| HN Mirror

Y	Hacker News new \| ask \| show \| jobs

by malux85 3626 days ago

Room for a DevOps story?

I was managing a very busy Cassandra cluster of 14 nodes, these machines had 16GB of ram, and as a very horrible hack for OOM problems, had 8GB of swap space too. With Cassandra - you have to always have at least N megabytes of space free on the disk where N is the size of your largest table, this is because during "Major compactions" it's possible the table will have to be rewritten.

One of these machines was desperately running out of disk space, so I turned the swap space off to claim the extra 8GB (I just had to get the compaction out of the way, then these machines would be upgraded and this all wouldn't be a problem anymore)
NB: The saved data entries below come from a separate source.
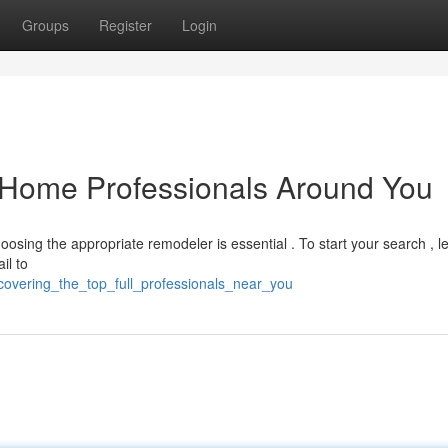
Groups
Register
Login
e-Home Professionals Around You
oosing the appropriate remodeler is essential . To start your search , 
il to
covering_the_top_full_professionals_near_you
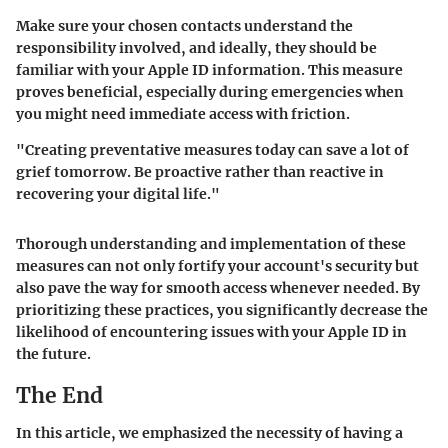
Make sure your chosen contacts understand the
responsibility involved, and ideally, they should be
familiar with your Apple ID information. This measure
proves beneficial, especially during emergencies when
you might need immediate access with friction.
"Creating preventative measures today can save a lot of
grief tomorrow. Be proactive rather than reactive in
recovering your digital life."
Thorough understanding and implementation of these
measures can not only fortify your account's security but
also pave the way for smooth access whenever needed. By
prioritizing these practices, you significantly decrease the
likelihood of encountering issues with your Apple ID in
the future.
The End
In this article, we emphasized the necessity of having a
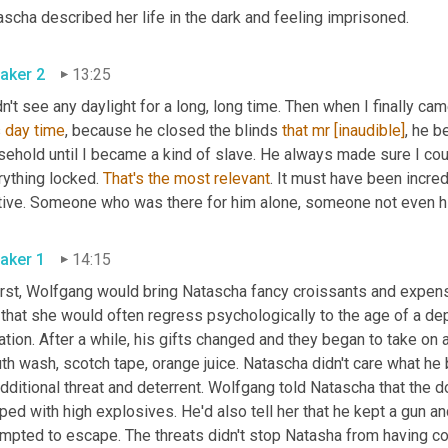
scha described her life in the dark and feeling imprisoned.
aker 2
13:25
dn't see any daylight for a long, long time. Then when I finally came 
 
day
time
, because he closed the blinds 
that
mr
[inaudible]
, he b
sehold until I became a kind of slave. He always made sure I cou
ything locked. 
That's
the
most
relevant
. It must have been incre
tive. Someone who was there for him alone, someone not even h
aker 1
14:15
first, Wolfgang would bring Natascha fancy croissants and expens
that she would often regress psychologically to the age of a dep
ation. After a while, his gifts changed and they began to take on 
h wash, scotch tape, orange juice. Natascha didn't care what he 
dditional threat and deterrent. Wolfgang
told Natascha that the 
ped with high explosives. He'd also tell her that he kept a gun and
mpted to escape. The threats didn't stop Natasha from having con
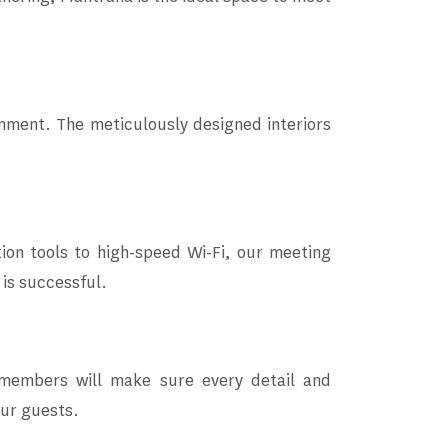
nment. The meticulously designed interiors
ion tools to high-speed Wi-Fi, our meeting
 is successful.
 members will make sure every detail and
our guests.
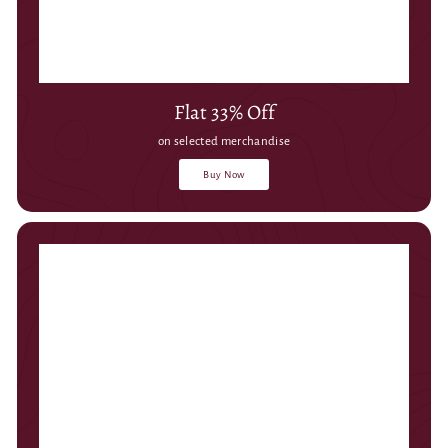
Flat 33% Off
on selected merchandise
Buy Now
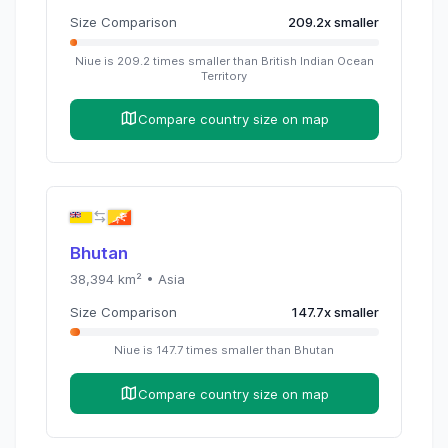
Size Comparison
209.2
x
smaller
Niue
is
209.2
times
smaller than
British Indian Ocean
Territory
Compare country size on map
Bhutan
38,394
km² •
Asia
Size Comparison
147.7
x
smaller
Niue
is
147.7
times
smaller than
Bhutan
Compare country size on map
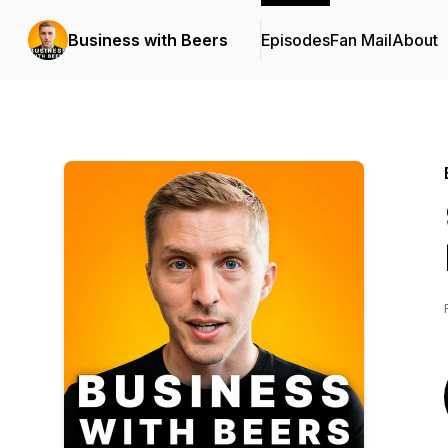
Business with Beers
Episodes
Fan Mail
About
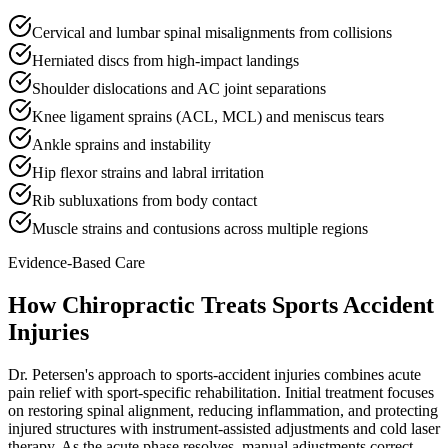
Cervical and lumbar spinal misalignments from collisions
Herniated discs from high-impact landings
Shoulder dislocations and AC joint separations
Knee ligament sprains (ACL, MCL) and meniscus tears
Ankle sprains and instability
Hip flexor strains and labral irritation
Rib subluxations from body contact
Muscle strains and contusions across multiple regions
Evidence-Based Care
How Chiropractic Treats
Sports Accident
Injuries
Dr. Petersen's approach to sports-accident injuries combines acute
pain relief with sport-specific rehabilitation. Initial treatment focuses
on restoring spinal alignment, reducing inflammation, and protecting
injured structures with instrument-assisted adjustments and cold laser
therapy. As the acute phase resolves, manual adjustments correct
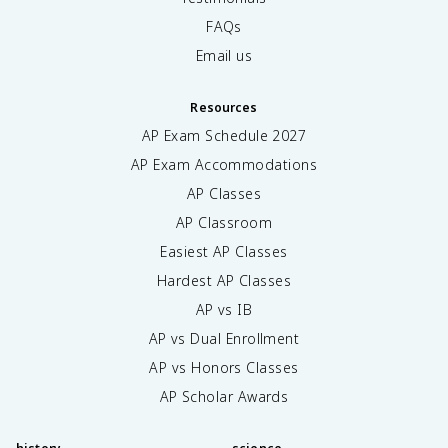
FAQs
Email us
Resources
AP Exam Schedule
2027
AP Exam Accommodations
AP Classes
AP Classroom
Easiest AP Classes
Hardest AP Classes
AP vs IB
AP vs Dual Enrollment
AP vs Honors Classes
AP Scholar Awards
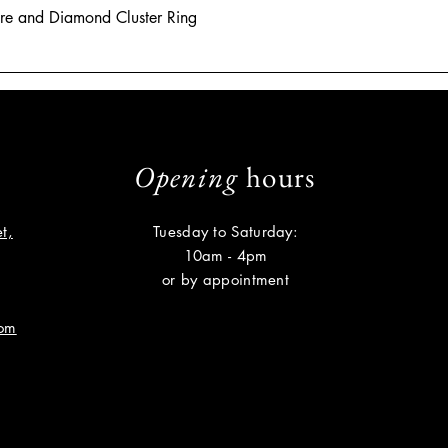
hire and Diamond Cluster Ring
Opening
hours
t,
Tuesday to Saturday:
10am - 4pm
or by appointment
com
Subscribe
So turning off the swap space, I could see the kernel moving data back into RAM, and I was also watching the diskspace fill up from the compaction. They were both going at a fairly linear rate, but the system was going to run out of disk space BEFORE the swapfile was released.

But not by much, the system would run out of diskspace about 30 seconds before the swapspace would be free --- now I know that this cassandra configuration was set so that a node wouldn't be considered "dead" unless it was out of communication with the cluster for longer than 10 seconds --- so I used KILL to freeze the cassandra process a few times, but never longer than 10 seconds.

I was able to freeze the process enough so that the swapspace was free'd before the diskspace ran out -- and the node communicated with the cluster enough to remain "active"

Lesson Learned: These machines were severely underspec'd!